── EXCERPTED TEXT ──
Hacker Newsnew | past | comments | ask | show | jobs | submitlogin
Help Scale NPM (scalenpm.org)
125 points by jenius on Nov 26, 2013 | hide | past | favorite | 60 comments


I'll be that guy; I'm a little confused as to why this would require $200,000 (the requested total funding requested) to solve. From the site itself :

614,680,691 requests per month come down to ~230 request per second. Allowing for some spikiness that boils down to perhaps 1k request/second at peak. Requests in these cases are mostly relatively simple queries on version-ed, highly cacheable data. I say highly cacheable because it is relatively static data for which most (if not all) of the data fields relevant for these requests can fit in memory of perhaps even a single node (NPM currently includes 48,799 packages. That leaves a very healthy chunk of data per package on 16Gb-128Gb RAM server boxes).

The downloads are a bit of a puzzle to me as well. On my machine the average NPM package is about 200Kb (YMMV). 114,626,717 downloads are mentioned on the site. 200k times 114 million downloads lands us on roughly 23 TB. Even on a relatively expensive CDN such as Amazon CloudFront the total monthly cost for that bandwidth and content request load for CloudFront and the required S3 costs land on about $3k/month and that's ignoring all bulk discounts, reserved capacity and so on (which are very significant at these volumes).

I'm more than likely oversimplifying a few things here and there (or failed horribly at math) but I'd still be very interested to hear why this requires such a large investment. Also, wouldn't the more obvious solution be to open source the npmjs software and allow the community to contribute knowledge and time instead?

EDIT: Quickly wanted to point out that I use npmjs.org often , is a great service and that donations are very well deserved. After re-reading my post it turned out more negative sounding than intended.


Every fuzzy-versioned dependency means one request to npm that you can not (really) cache - at least not without doing and relying on active cache invalidation. And if I look at my average npm install log, that's about half of the requests. For storage estimates you should also include that it's not only storing the packages but also all versions of the package. ~A year ago the registry was 25GB in size IIRC. And that was a freshly downloaded & compacted one on my machine. Especially considering that the growth will not suddenly stop, things get complicated.

Also: both the website and the registry is already completely open source. But hosting it with "perfect" uptime is a real problem and requires not only network/hardware but also people. Including testing and migrating to a new, more scalable solution - say a handful of people (2-4) will work on that for a month, which does not yet include future maintenance. That can easily mean $50000 just in salaries - or in "people that would normally bring value to paying customers" if you assume that those people will be fine with working that month without pay.
───
── RECORD SET ──
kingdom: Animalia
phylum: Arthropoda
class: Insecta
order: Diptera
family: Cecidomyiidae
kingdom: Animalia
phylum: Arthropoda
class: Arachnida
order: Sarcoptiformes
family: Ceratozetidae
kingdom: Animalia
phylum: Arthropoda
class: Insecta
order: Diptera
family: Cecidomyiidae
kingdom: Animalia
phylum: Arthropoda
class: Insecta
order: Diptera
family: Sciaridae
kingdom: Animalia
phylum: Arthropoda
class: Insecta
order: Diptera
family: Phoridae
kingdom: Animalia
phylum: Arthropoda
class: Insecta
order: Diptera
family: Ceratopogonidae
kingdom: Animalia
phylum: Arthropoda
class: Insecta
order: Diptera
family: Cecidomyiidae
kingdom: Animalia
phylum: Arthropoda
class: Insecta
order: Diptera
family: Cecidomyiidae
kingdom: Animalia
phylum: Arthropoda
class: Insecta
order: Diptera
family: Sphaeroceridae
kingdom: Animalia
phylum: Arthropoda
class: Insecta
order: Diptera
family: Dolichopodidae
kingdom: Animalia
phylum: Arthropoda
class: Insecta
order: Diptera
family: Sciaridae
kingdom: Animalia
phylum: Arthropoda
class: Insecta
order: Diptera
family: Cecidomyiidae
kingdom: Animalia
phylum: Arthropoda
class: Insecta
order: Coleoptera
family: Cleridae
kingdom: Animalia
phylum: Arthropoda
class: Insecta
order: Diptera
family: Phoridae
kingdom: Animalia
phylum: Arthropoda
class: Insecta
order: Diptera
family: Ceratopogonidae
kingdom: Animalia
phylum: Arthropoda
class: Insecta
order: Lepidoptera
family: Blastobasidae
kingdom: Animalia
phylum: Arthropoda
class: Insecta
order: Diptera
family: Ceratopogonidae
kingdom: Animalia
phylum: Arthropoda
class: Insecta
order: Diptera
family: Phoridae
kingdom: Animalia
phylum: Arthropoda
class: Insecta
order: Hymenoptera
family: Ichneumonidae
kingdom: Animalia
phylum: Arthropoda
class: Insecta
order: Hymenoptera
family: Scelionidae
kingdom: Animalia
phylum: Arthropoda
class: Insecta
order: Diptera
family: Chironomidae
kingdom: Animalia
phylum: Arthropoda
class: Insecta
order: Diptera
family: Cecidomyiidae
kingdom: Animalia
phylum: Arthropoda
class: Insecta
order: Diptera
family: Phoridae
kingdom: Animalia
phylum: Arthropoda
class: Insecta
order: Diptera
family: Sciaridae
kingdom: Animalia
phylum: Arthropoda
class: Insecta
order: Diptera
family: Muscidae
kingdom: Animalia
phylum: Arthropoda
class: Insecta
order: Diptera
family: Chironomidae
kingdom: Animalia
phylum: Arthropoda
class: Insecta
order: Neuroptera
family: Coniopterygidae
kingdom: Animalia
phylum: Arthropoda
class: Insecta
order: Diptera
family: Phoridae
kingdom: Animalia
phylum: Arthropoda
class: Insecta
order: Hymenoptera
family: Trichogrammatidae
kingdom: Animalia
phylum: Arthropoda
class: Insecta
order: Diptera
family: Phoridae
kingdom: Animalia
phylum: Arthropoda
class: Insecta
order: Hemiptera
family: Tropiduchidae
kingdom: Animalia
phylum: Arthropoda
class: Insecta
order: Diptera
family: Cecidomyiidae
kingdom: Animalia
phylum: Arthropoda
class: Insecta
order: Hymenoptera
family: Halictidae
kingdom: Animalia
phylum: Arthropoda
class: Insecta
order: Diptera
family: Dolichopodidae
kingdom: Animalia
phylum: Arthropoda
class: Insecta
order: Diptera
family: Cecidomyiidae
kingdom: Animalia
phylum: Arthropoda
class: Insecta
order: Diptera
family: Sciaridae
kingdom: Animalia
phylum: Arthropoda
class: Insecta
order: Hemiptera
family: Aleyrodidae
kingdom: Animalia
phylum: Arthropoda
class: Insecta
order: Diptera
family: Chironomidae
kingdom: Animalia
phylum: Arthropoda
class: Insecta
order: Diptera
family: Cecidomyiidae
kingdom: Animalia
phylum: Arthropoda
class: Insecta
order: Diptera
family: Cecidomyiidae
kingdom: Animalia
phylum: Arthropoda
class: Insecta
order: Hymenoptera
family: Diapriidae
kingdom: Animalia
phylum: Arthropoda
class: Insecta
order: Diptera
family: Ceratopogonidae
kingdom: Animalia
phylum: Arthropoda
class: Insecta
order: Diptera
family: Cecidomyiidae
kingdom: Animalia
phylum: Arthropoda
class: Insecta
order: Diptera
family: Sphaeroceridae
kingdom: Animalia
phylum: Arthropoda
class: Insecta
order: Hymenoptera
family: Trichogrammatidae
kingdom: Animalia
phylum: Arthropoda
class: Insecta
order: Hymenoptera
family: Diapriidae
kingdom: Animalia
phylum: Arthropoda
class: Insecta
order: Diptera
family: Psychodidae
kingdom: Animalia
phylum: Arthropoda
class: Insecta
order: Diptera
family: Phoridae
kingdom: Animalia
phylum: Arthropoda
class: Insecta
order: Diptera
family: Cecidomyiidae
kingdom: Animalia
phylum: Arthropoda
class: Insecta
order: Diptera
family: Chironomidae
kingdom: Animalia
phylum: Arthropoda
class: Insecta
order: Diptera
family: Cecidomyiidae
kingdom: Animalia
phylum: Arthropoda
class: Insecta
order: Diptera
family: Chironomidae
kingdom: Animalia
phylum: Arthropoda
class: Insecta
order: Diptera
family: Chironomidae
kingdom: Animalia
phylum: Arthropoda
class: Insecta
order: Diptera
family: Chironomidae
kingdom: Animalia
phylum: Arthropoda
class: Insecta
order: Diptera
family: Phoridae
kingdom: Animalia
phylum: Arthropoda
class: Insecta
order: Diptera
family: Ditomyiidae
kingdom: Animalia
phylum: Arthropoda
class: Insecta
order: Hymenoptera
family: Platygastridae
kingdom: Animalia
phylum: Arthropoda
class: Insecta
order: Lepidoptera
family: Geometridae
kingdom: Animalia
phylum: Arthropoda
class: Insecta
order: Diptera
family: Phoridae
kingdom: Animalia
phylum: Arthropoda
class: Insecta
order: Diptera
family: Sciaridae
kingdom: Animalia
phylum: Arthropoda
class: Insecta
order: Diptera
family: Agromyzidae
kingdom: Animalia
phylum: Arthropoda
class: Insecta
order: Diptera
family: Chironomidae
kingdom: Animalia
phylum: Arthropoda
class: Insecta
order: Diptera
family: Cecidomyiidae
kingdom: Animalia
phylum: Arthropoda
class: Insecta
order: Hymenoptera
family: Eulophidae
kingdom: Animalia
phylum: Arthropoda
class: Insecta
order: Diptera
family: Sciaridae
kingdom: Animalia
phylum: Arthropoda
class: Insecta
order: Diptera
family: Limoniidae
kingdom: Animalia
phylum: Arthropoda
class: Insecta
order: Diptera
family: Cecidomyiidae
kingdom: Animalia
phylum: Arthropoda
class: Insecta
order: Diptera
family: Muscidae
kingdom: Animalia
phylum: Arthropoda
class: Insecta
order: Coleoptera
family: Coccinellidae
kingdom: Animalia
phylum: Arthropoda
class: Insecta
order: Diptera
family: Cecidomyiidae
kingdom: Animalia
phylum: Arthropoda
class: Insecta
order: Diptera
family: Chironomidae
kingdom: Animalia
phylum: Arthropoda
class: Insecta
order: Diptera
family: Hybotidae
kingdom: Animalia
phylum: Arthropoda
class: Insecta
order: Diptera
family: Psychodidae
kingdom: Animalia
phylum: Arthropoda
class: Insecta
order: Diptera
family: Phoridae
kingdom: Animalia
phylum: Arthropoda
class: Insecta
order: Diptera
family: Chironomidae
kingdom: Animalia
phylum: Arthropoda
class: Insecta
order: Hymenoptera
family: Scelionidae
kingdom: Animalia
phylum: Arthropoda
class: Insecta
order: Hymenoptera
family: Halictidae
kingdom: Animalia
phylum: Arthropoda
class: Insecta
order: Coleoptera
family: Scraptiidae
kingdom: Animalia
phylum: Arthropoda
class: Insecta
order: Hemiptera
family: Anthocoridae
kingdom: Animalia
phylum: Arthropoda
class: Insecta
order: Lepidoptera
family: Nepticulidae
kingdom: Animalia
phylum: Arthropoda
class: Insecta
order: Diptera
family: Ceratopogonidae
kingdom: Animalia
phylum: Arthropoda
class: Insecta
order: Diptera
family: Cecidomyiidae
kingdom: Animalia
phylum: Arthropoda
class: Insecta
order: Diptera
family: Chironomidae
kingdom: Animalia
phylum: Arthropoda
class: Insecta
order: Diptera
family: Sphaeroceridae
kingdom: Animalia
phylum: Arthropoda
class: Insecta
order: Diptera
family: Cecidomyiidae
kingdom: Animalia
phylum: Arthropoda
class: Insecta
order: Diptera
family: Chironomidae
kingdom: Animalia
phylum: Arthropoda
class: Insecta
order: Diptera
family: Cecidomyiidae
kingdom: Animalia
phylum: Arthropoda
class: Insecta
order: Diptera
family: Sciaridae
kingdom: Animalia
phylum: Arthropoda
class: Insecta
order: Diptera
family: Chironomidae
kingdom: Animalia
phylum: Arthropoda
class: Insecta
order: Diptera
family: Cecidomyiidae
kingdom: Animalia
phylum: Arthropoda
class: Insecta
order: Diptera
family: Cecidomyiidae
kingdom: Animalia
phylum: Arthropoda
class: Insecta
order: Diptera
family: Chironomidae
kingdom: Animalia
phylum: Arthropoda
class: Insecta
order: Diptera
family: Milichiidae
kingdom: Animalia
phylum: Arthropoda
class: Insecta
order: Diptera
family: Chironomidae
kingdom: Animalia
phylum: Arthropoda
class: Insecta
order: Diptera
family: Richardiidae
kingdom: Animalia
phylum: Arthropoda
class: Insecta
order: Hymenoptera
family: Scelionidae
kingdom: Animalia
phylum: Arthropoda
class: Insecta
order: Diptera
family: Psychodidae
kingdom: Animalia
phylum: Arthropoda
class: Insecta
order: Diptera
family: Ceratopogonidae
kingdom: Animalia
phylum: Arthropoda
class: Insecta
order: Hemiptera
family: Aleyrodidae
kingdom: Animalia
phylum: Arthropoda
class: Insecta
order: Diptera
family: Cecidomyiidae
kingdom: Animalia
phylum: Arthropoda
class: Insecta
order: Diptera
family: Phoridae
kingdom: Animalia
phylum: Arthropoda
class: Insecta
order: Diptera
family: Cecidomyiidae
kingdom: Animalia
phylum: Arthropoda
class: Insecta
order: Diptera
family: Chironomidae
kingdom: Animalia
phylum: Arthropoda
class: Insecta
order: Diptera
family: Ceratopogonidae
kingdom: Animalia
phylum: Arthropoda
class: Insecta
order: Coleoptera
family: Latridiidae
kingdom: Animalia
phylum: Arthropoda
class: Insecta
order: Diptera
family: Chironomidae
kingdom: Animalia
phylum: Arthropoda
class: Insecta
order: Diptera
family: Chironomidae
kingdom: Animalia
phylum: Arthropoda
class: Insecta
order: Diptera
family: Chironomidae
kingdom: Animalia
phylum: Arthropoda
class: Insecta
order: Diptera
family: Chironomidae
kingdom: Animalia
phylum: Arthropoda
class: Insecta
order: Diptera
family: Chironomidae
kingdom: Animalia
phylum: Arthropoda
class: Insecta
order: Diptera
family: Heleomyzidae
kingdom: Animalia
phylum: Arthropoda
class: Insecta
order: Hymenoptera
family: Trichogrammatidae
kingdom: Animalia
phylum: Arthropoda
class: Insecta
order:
───
PROBLEM SET »
a) Decide whether each statement below agrees with the npm thread, answering yes or no and quoting the words of the thread that settle it. (i) The first commenter puts the average npm package on their machine at about 200Kb. (ii) The reply states that the website and registry have not yet been released as open source. (iii) The reply recalls the registry being about 25GB roughly a year earlier.
b) Transcribe the passage of the npm thread between "I'm more than" and "and time instead?", inclusive.

ANSWERS TO EACH TASK »
a)
(i) Yes: "On my machine the average NPM package is about 200Kb (YMMV)."
(ii) No: "both the website and the registry is already completely open source."
(iii) Yes: "~A year ago the registry was 25GB in size IIRC."

b)
I'm more than likely oversimplifying a few things here and there (or failed horribly at math) but I'd still be very interested to hear why this requires such a large investment. Also, wouldn't the more obvious solution be to open source the npmjs software and allow the community to contribute knowledge and time instead?